Two of the nation’s most vocal cattle groups are both critical of USDA’s decision late last week to reopen U.S. markets to imports of raw beef from Brazil. USDA said Friday that the world’s largest beef exporter had taken the right steps to improve its food-safety inspection system, bringing it up to U.S. standards.

However, the National Cattlemen’s Beef Association says it still has “serious concerns” about Brazil returning to the market. Senior Director of International Trade Kent Bacus says the group has questioned the lack of scientific evidence used to justify Brazil first gaining access to the U.S. over four years ago. He added that given Brazil’s history with foot-and-mouth disease and track record of repeated food safety violations at ports-of-entry, NCBA would keep a close watch on future imports from Brazil.

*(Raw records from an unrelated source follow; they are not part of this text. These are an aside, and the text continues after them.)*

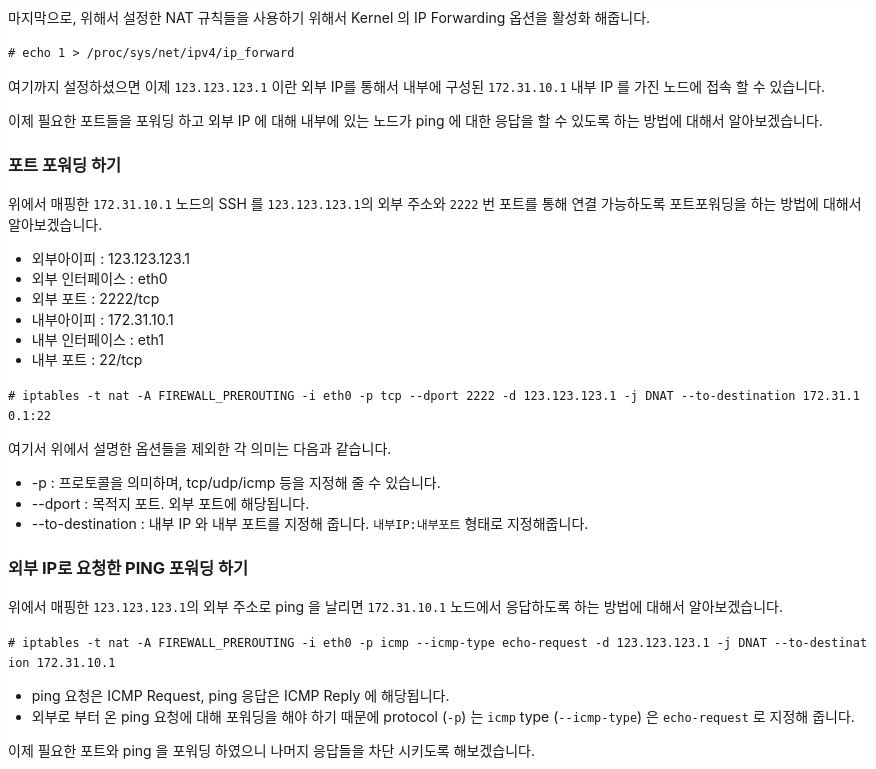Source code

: 

마지막으로, 위해서 설정한 NAT 규칙들을 사용하기 위해서 Kernel 의 IP Forwarding 옵션을 활성화 해줍니다.

```shell
# echo 1 > /proc/sys/net/ipv4/ip_forward
```



여기까지 설정하셨으면 이제 `123.123.123.1` 이란 외부 IP를 통해서 내부에 구성된 `172.31.10.1` 내부 IP 를 가진 노드에 접속 할 수 있습니다.

이제 필요한 포트들을 포워딩 하고 외부 IP 에 대해 내부에 있는 노드가 ping 에 대한 응답을 할 수 있도록 하는 방법에 대해서 알아보겠습니다.



### 포트 포워딩 하기

위에서 매핑한 `172.31.10.1` 노드의 SSH 를 `123.123.123.1`의 외부 주소와 `2222` 번 포트를 통해 연결 가능하도록 포트포워딩을 하는 방법에 대해서 알아보겠습니다.



- 외부아이피 : 123.123.123.1
- 외부 인터페이스 : eth0
- 외부 포트 : 2222/tcp
- 내부아이피 : 172.31.10.1
- 내부 인터페이스 : eth1
- 내부 포트 : 22/tcp

```shell
# iptables -t nat -A FIREWALL_PREROUTING -i eth0 -p tcp --dport 2222 -d 123.123.123.1 -j DNAT --to-destination 172.31.10.1:22
```



여기서 위에서 설명한 옵션들을 제외한 각 의미는 다음과 같습니다.

- -p : 프로토콜을 의미하며, tcp/udp/icmp 등을 지정해 줄 수 있습니다.
- --dport : 목적지 포트. 외부 포트에 해당됩니다.
- --to-destination : 내부 IP 와 내부 포트를 지정해 줍니다. `내부IP:내부포트` 형태로 지정해줍니다.



### 외부 IP로 요청한 PING 포워딩 하기

위에서 매핑한 `123.123.123.1`의 외부 주소로 ping 을 날리면  `172.31.10.1` 노드에서 응답하도록 하는 방법에 대해서 알아보겠습니다.



```shell
# iptables -t nat -A FIREWALL_PREROUTING -i eth0 -p icmp --icmp-type echo-request -d 123.123.123.1 -j DNAT --to-destination 172.31.10.1
```



- ping 요청은 ICMP Request, ping 응답은 ICMP Reply 에 해당됩니다.
- 외부로 부터 온 ping 요청에 대해 포워딩을 해야 하기 때문에 protocol (`-p`) 는 `icmp` type (`--icmp-type`) 은 `echo-request` 로 지정해 줍니다.



이제 필요한 포트와 ping 을 포워딩 하였으니 나머지 응답들을 차단 시키도록 해보겠습니다.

Meanwhile, the Ranchers-Cattlemen Action Legal Fund or R-CALF called USDA’s decision, quote: “a deliberate attempt to destabilize the U.S. cattle industry.” In a statement Monday, R-CALF CEO Bill Bullard said that imports from Brazil and the African nation of Namibia were intended to support multinational meatpackers by exploiting consumers while harming American cattle producers with cheaper foreign beef. The U.S. revoked Brazil’s access to the market in the wake of a bribery scandal in 2017 involving inspectors at Brazilian meat packing facilities.